Types: There are two main types of GRBs: long-duration bursts, associated with the collapse of massive stars, and short-duration bursts, associated with the merger of compact objects.
- Intensity: GRBs release an enormous amount of energy in a short period, often outshining the entire galaxies for a brief moment.
- Impact on Earth: GRBs are typically observed from distant galaxies, and their impact on Earth is minimal due to the vast distances involved.
- Ionization of the Atmosphere: The intense gamma-ray radiation from a nearby GRB could ionize the Earth’s upper atmosphere, potentially affecting radio communication and navigation systems.
- Ozone Depletion: There is a theoretical concern that a close and powerful GRB could lead to the depletion of the ozone layer in Earth’s atmosphere, exposing the surface to harmful solar ultraviolet (UV) radiation.
Aeronautical Society of India (AeSI)
Syllabus: GS3/ Space
- The Aeronautical Society of India (AeSI) has organised the International Conference-cum-Exhibition on Aerospace and Aviation.
Aeronautical Society of India (AeSI)
- It was founded on December 27, 1948 and Pandit Jawaharlal Nehru, the First Prime Minister of independent India, became the First Chief Patron of the Society.
- It is the principal Society in India serving the professions in areas of aeronautics, aerospace and aviation.
- Objectives: To promote the advancement and dissemination of knowledge of Aeronautical and Aerospace Sciences / Technologies.
- To strive for the elevation of the Aeronautical and Aerospace profession.
Source: News on Air
World Energy Employment 2023: IEA
Syllabus: GS 3/Economy
- The International Energy Agency (IEA) released the World Energy Employment 2023 report.
- Global energy employment rose to 67 million people in 2022, an increase of 3.5 million from pre-pandemic levels.

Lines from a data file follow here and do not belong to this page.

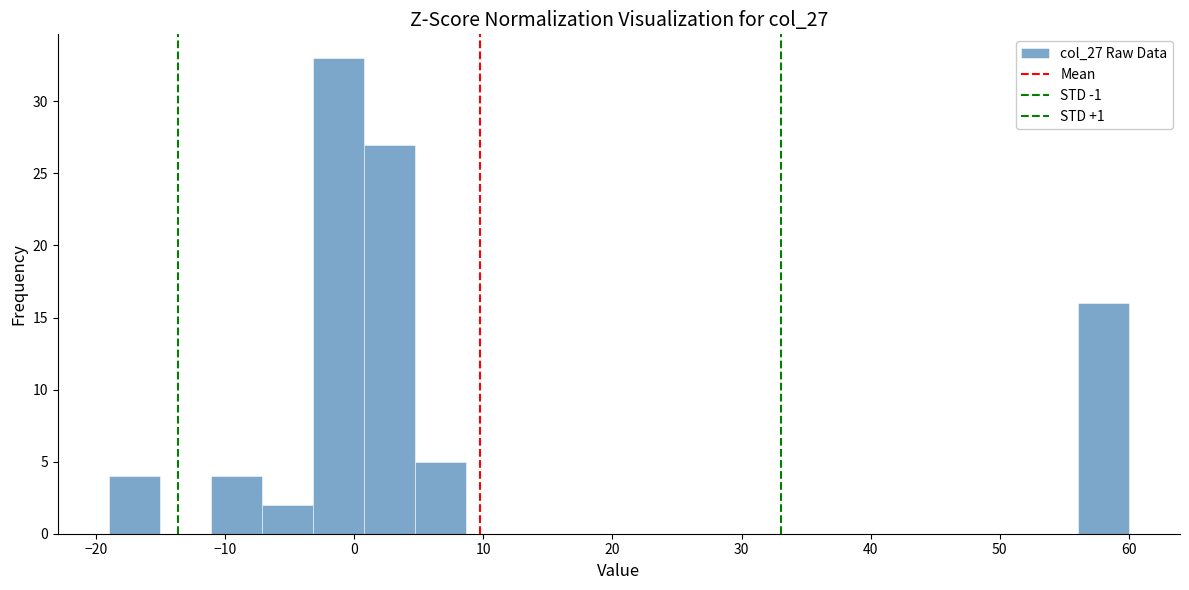

Read against the x-axis, roughly where is the centre of the tallest bar?

-1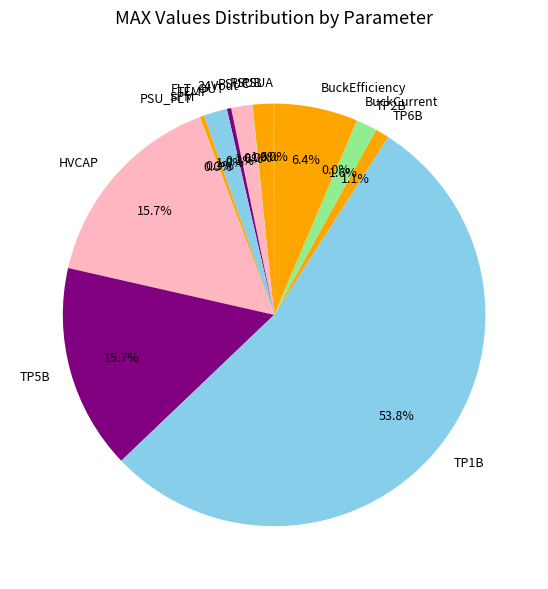

Do PSUB and TP2B together represent more than half of the pie?

No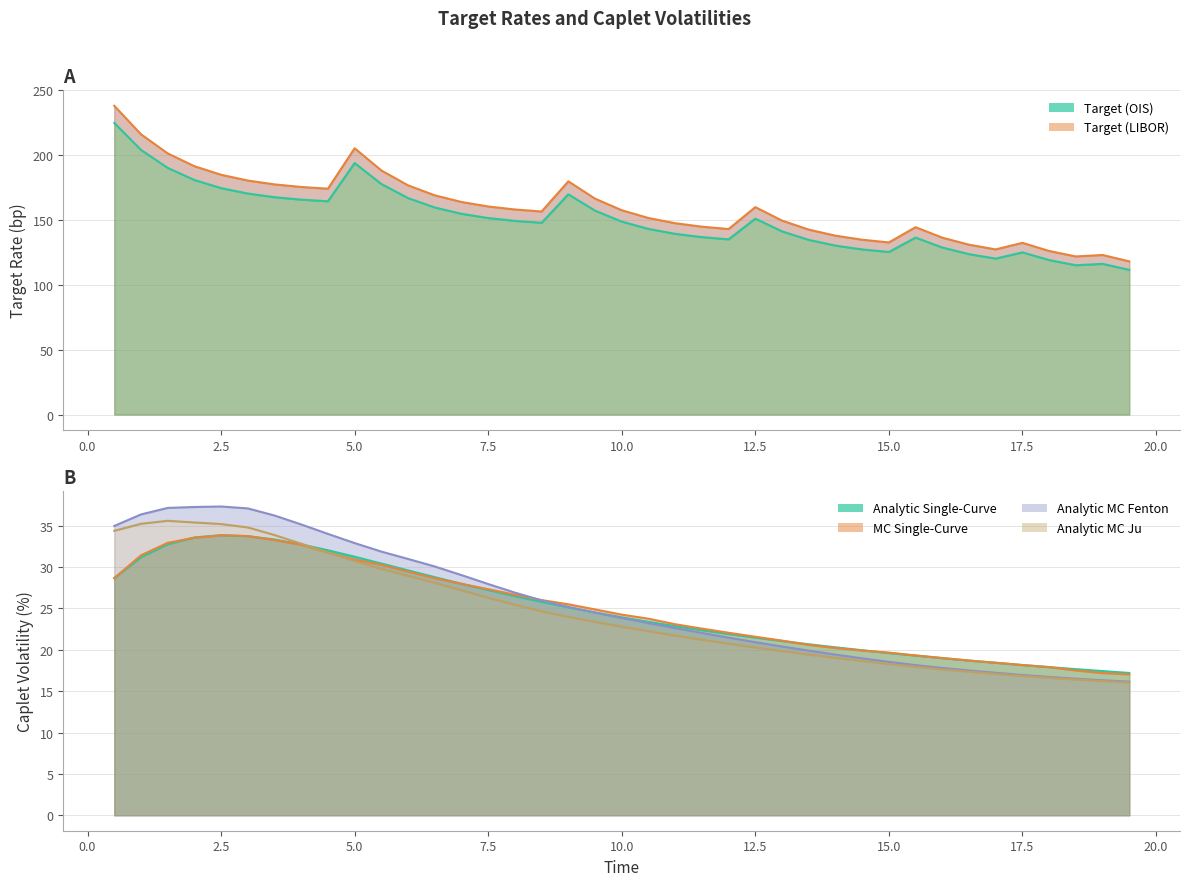

Does the chart have visible grid lines?

Yes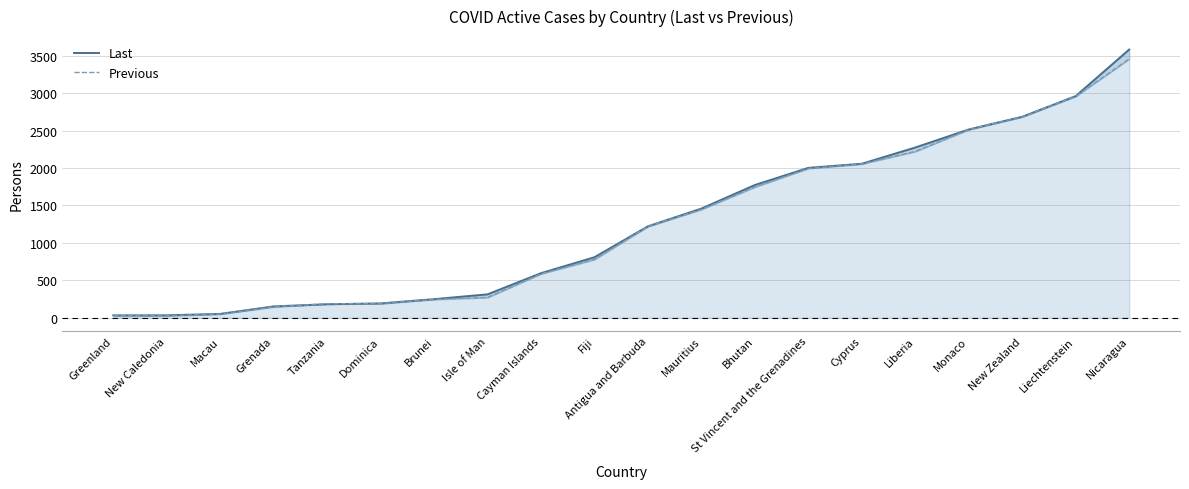

Between which two adjacent categories do Last and Previous first intersect?

Grenada and Tanzania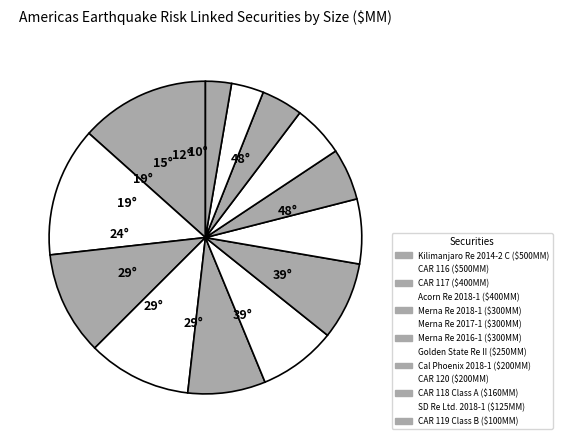

Which slice is the smallest?

CAR 119 Class B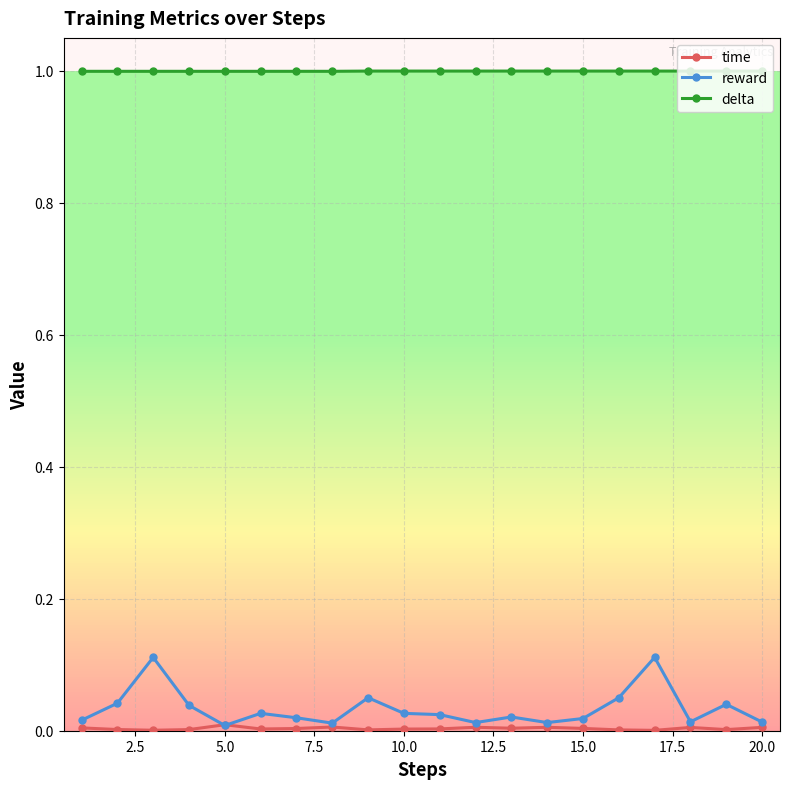

Which series has the largest range (max minus min)?

reward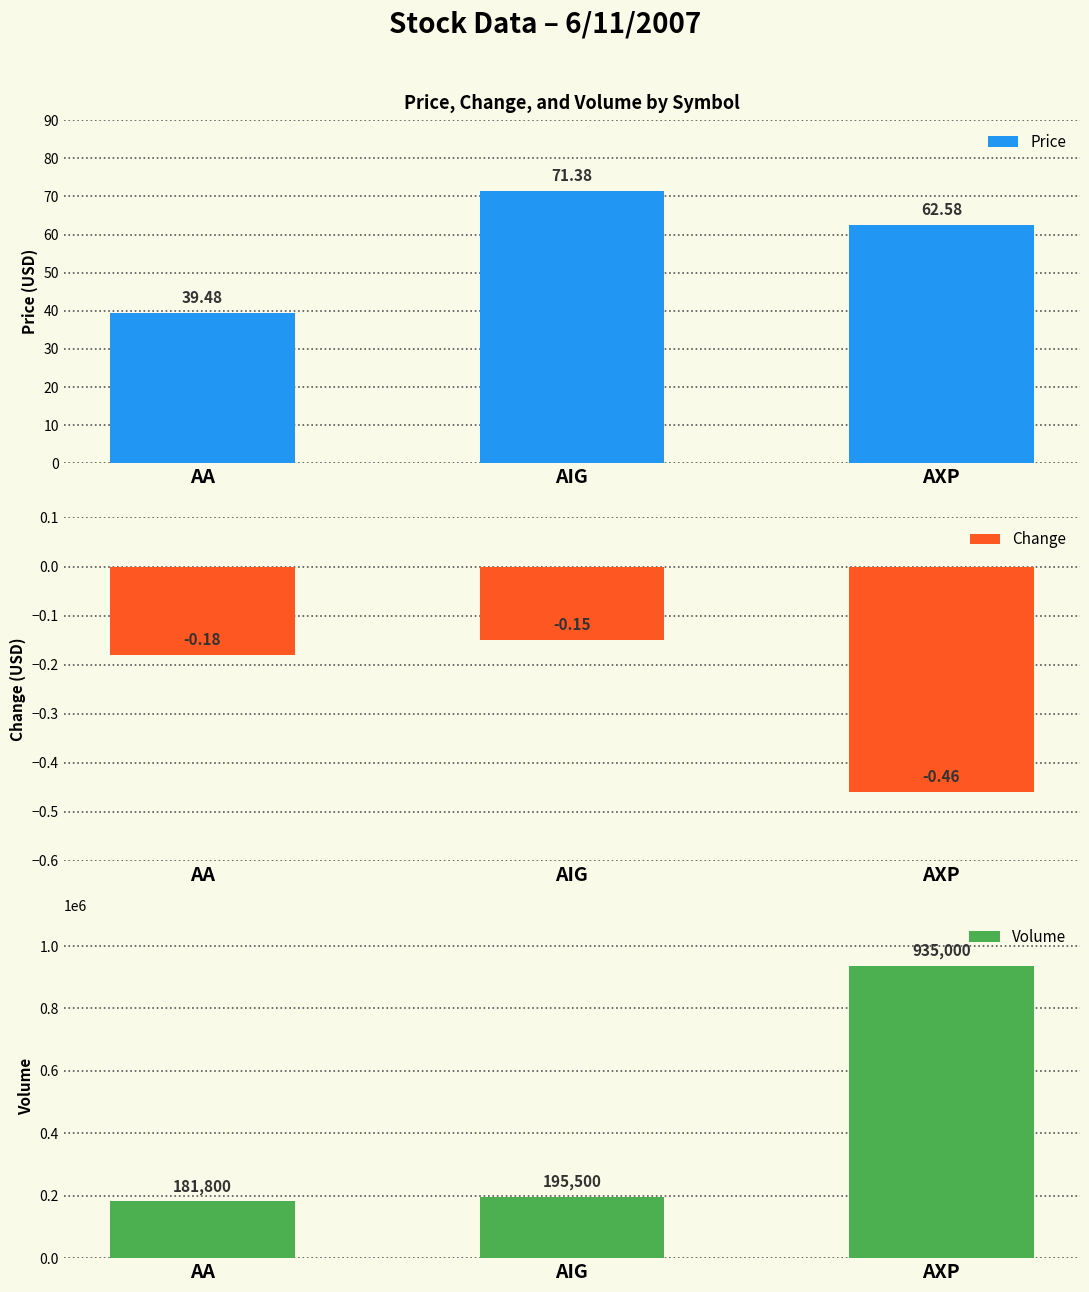

Reading left to right, what are all the values shown in this chart?

Price: 39.5	71.4	62.6
Change: -0.2	-0.1	-0.5
Volume: 181800.0	195500.0	935000.0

- More than half of employment growth over this period was in just five sectors: solar PV, wind, electric vehicles (EVs) and batteries, heat pumps, and critical minerals mining.
- China is home to the largest energy workforce today with nearly 30% of the global total.
- In India, fossil fuel employment rose above pre-pandemic levels of 2019.
- India and the Middle East were the only major regions to see growth in both clean energy and fossil fuel employment in the 2019-22 period.
- Overall, India has the third-highest number of workers in the energy space, after China and Asia-Pacific regions.